EU - The concept of Maximum Sustainable Yield (MSY) for EU fisheries was recently discussed at a series of stakeholder meetings organised by the Myfish project. These meetings were an opportunity for fisheries stakeholders to give feedback on their priorities regarding the required trade-offs and their preferences for different implementation options for MSY management.

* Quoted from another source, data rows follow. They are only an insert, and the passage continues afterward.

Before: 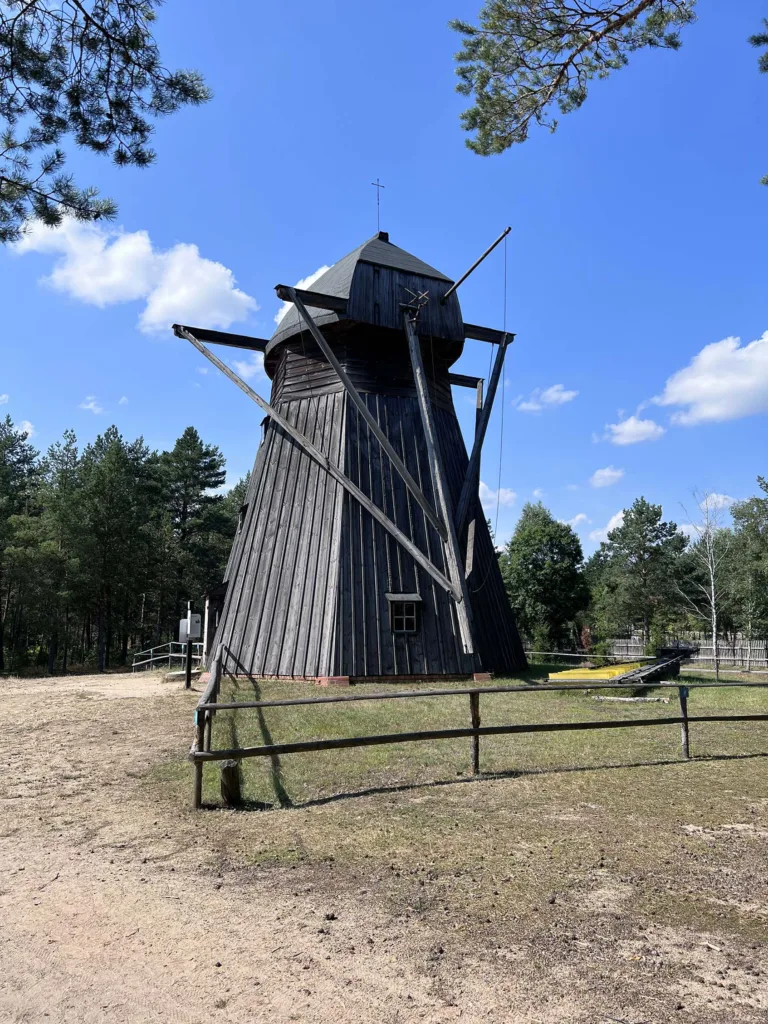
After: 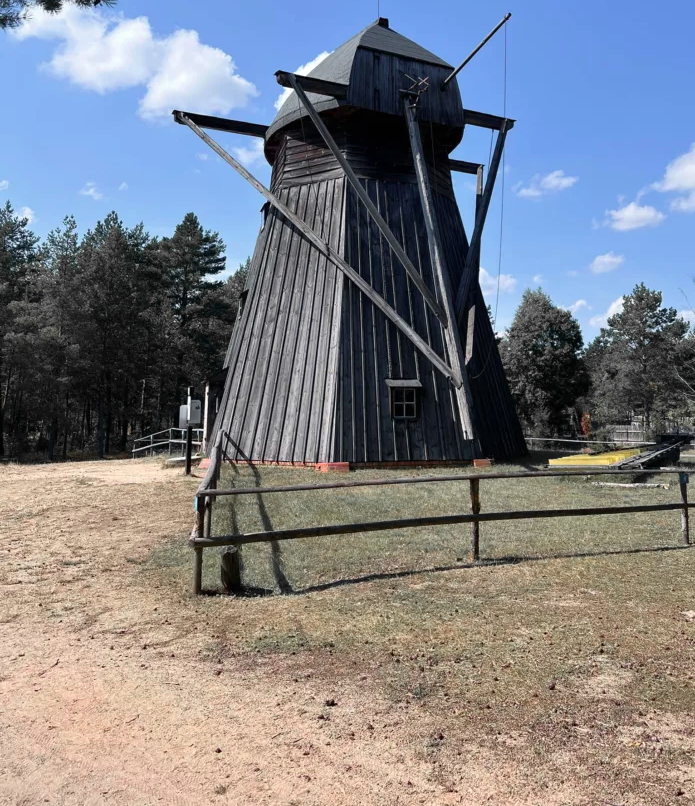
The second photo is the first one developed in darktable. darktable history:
crop: top 20.916%, right 9.437%, bottom 0.316%
tone equalizer: on, module defaults
color zones: curves: ch1 [(0, 0.679) (0.143, 0.647) (0.286, 0.261) (0.378, -0.011) (0.571, 0.396) (0.714, 0.399) (0.857, 0.406) (1, 0.679)]
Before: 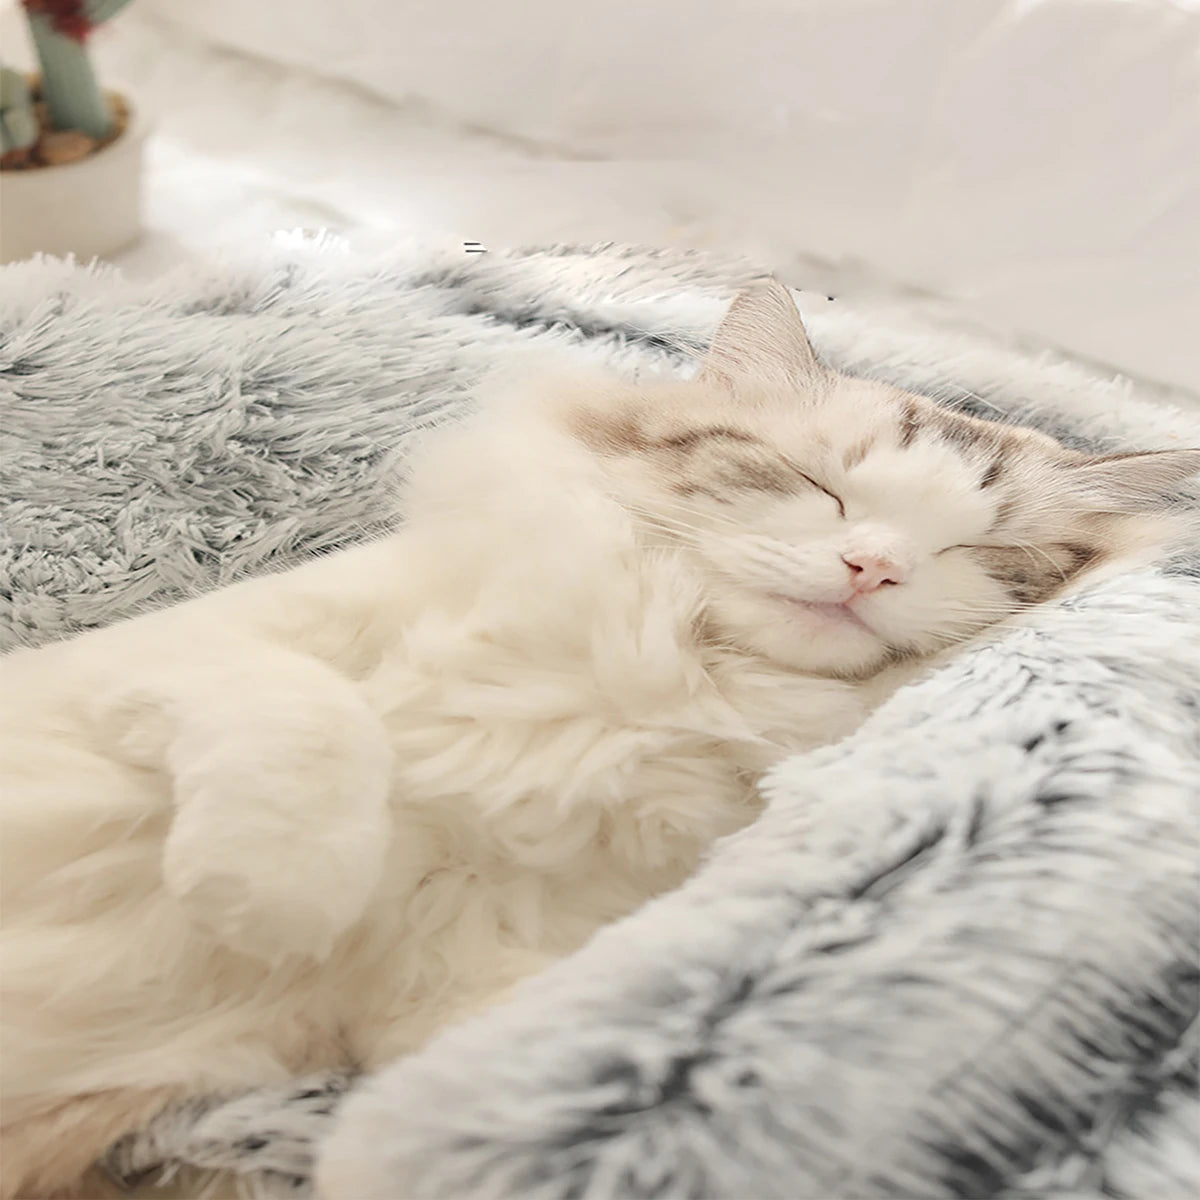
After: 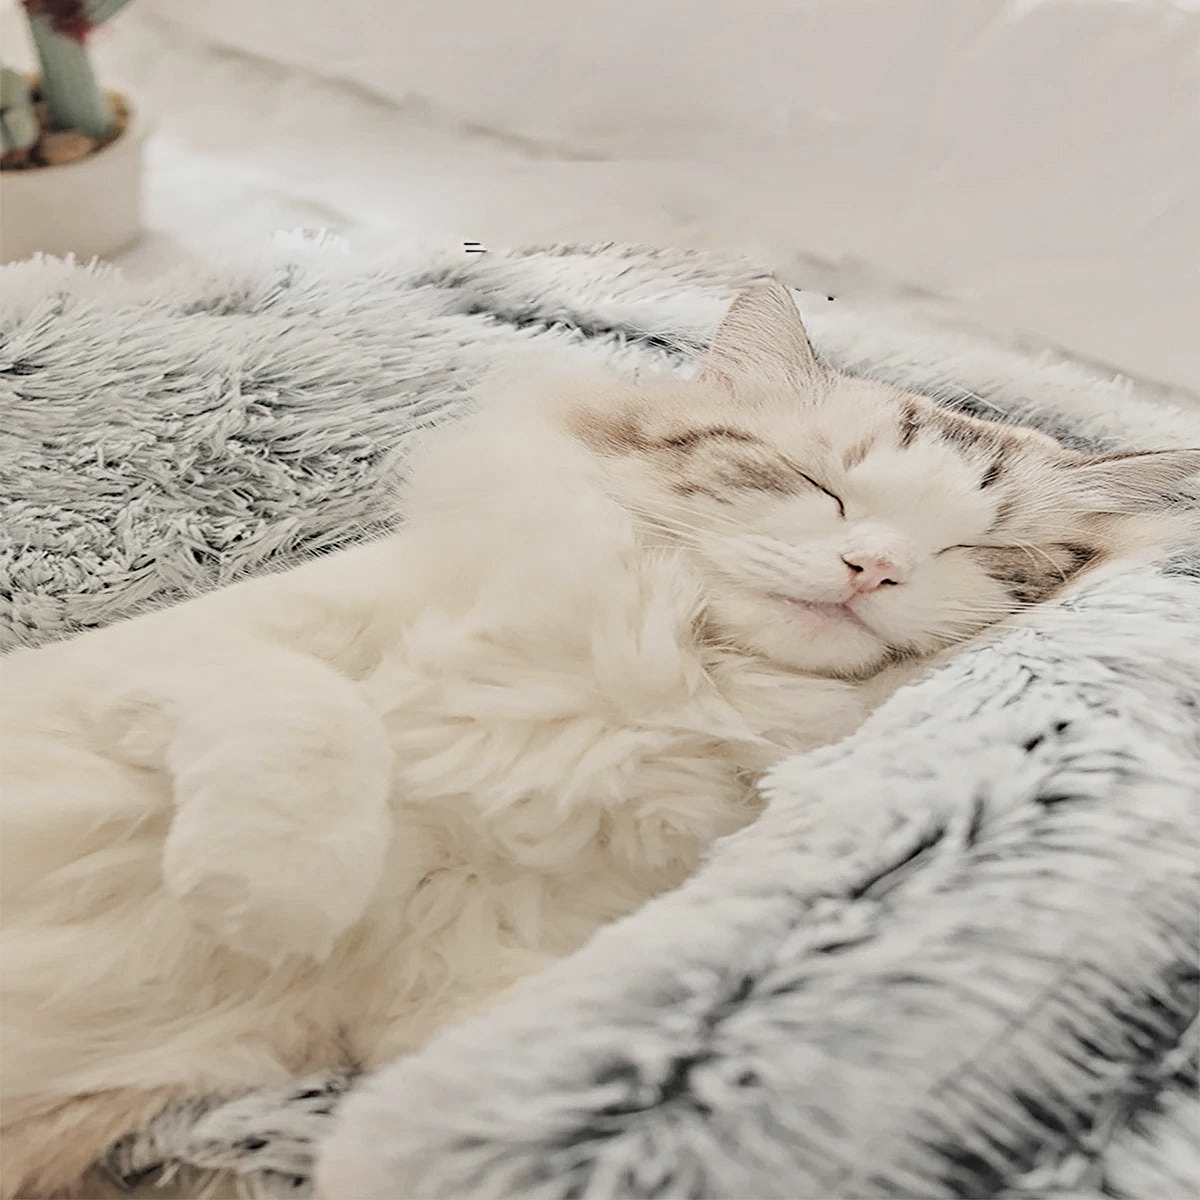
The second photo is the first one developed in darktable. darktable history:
contrast equalizer: octaves 7, y [[0.506, 0.531, 0.562, 0.606, 0.638, 0.669], [0.5 ×6], [0.5 ×6], [0 ×6], [0 ×6]]
exposure: black level correction -0.025, exposure -0.12 EV, compensate highlight preservation false
filmic rgb: black relative exposure -7.75 EV, white relative exposure 4.42 EV, hardness 3.76, latitude 49.71%, contrast 1.101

MSY is the maximum yield that can be derived from a renewable resource over a prolonged period of time. The Myfish project is an EU Seventh Framework Programme (FP7)-funded initiative which aims to provide an operational framework for the implementation of the MSY concept in European waters. The workplan of Myfish involves intensive consultations with stakeholders to obtain their input into project work and feedback on project results.

The stakeholder meetings were conducted in each of the project’s five case study regions: the Baltic Sea, the Mediterranean, the North Sea, Western Waters, and Widely Ranging Fish (covering fish stocks which tend to spread across more than one management area).

The objective of the events was to bring together key stakeholders to discuss trade-offs and effective ways in which long-term targets can be established for multi-annual multi-species plans.

Barrie Deas, chief executive of the UK National Federation of Fishermen’s Organisations (NFFO), who attended the July meeting in Amsterdam, said: “I found the MyFish workshop to be at the cutting edge of thinking about how to achieve MSY within the context of biological, economic, social and political realities. A decision support platform such as that being explored and developed by Myfish should help fisheries managers and fisheries stakeholders in the advisory councils to understand the implications and consequences of their choices.”

The EC’s goal is to achieve MSY in the EU by 2015. However, there is currently a lack of common agreement on the interpretation of the "sustainability" and "yield" components of the MSY concept and on the effects that achieving MSY for one stock may have on other stocks and the broader ecosystem, economic system and social system.

The Myfish project will address these ambiguities by evaluating different MSY objectives, conditional on different kinds of constraints (ecosystem, economic, social) and with different kinds of management measures to achieve the objectives.